__WHAT THIS TASK INVOLVES__.
Give the lines of the records from the line with "internationalisation?" up to and including the line with "through 2040, including ADNOC and Saudi" as a numbered list, leaving out any blank lines.

+++ DATA TO PROCESS +++

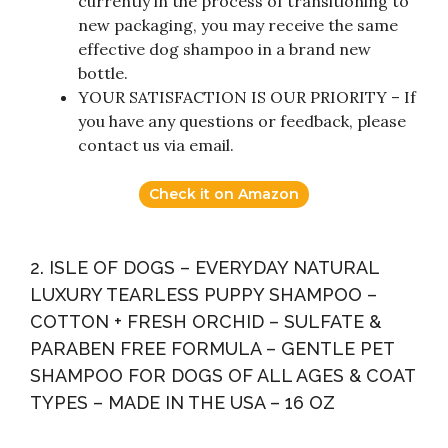
currently in the process of transitioning to
new packaging, you may receive the same
effective dog shampoo in a brand new
bottle.
YOUR SATISFACTION IS OUR PRIORITY – If
you have any questions or feedback, please
contact us via email.
Check it on Amazon
2. ISLE OF DOGS – EVERYDAY NATURAL
LUXURY TEARLESS PUPPY SHAMPOO –
COTTON + FRESH ORCHID – SULFATE &
PARABEN FREE FORMULA – GENTLE PET
SHAMPOO FOR DOGS OF ALL AGES & COAT
TYPES – MADE IN THE USA – 16 OZ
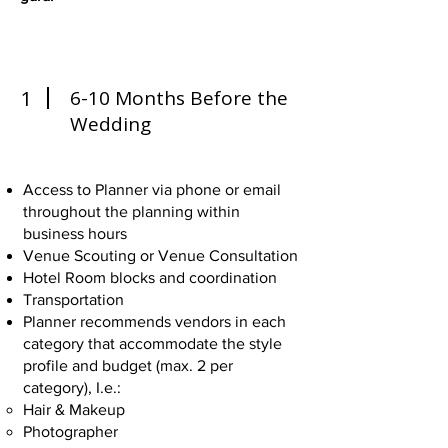
1
6-10 Months Before the
Wedding
Access to Planner via phone or email
throughout the planning within
business hours
Venue Scouting or Venue Consultation
Hotel Room blocks and coordination
Transportation
Planner recommends vendors in each
category that accommodate the style
profile and budget (max. 2 per
category), I.e.:
Hair & Makeup
Photographer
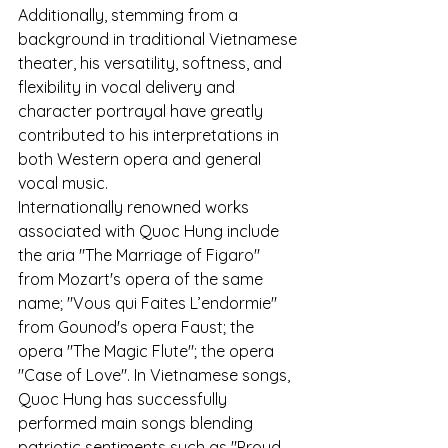
Additionally, stemming from a 
background in traditional Vietnamese 
theater, his versatility, softness, and 
flexibility in vocal delivery and 
character portrayal have greatly 
contributed to his interpretations in 
both Western opera and general 
vocal music.
Internationally renowned works 
associated with Quoc Hung include 
the aria "The Marriage of Figaro" 
from Mozart's opera of the same 
name; "Vous qui Faites L’endormie" 
from Gounod's opera Faust; the 
opera "The Magic Flute"; the opera 
"Case of Love". In Vietnamese songs, 
Quoc Hung has successfully 
performed main songs blending 
patriotic sentiments such as "Proud 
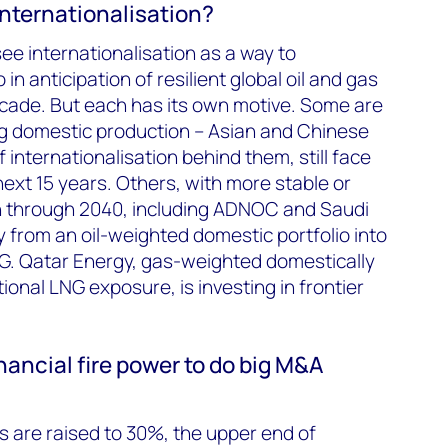
internationalisation?
ee internationalisation as a way to
 in anticipation of resilient global oil and gas
cade. But each has its own motive. Some are
ng domestic production – Asian and Chinese
internationalisation behind them, still face
next 15 years. Others, with more stable or
 through 2040, including ADNOC and Saudi
y from an oil-weighted domestic portfolio into
NG. Qatar Energy, gas-weighted domestically
ional LNG exposure, is investing in frontier
ancial fire power to do big M&A
ios are raised to 30%, the upper end of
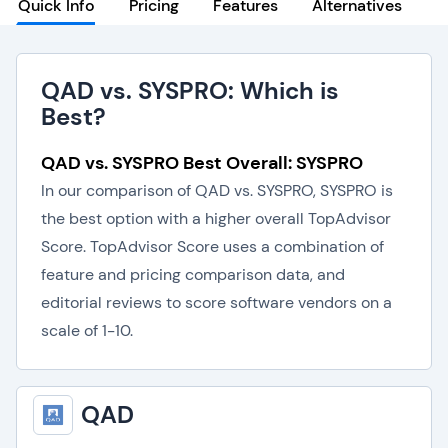
Quick Info
Pricing
Features
Alternatives
QAD vs. SYSPRO: Which is
Best?
QAD vs. SYSPRO Best Overall: SYSPRO
In our comparison of QAD vs. SYSPRO, SYSPRO is
the best option with a higher overall TopAdvisor
Score. TopAdvisor Score uses a combination of
feature and pricing comparison data, and
editorial reviews to score software vendors on a
scale of 1-10.
QAD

+++

__SOLUTION__.
1. internationalisation?
2. ee internationalisation as a way to
3.  in anticipation of resilient global oil and gas
4. cade. But each has its own motive. Some are
5. ng domestic production – Asian and Chinese
6. internationalisation behind them, still face
7. next 15 years. Others, with more stable or
8.  through 2040, including ADNOC and Saudi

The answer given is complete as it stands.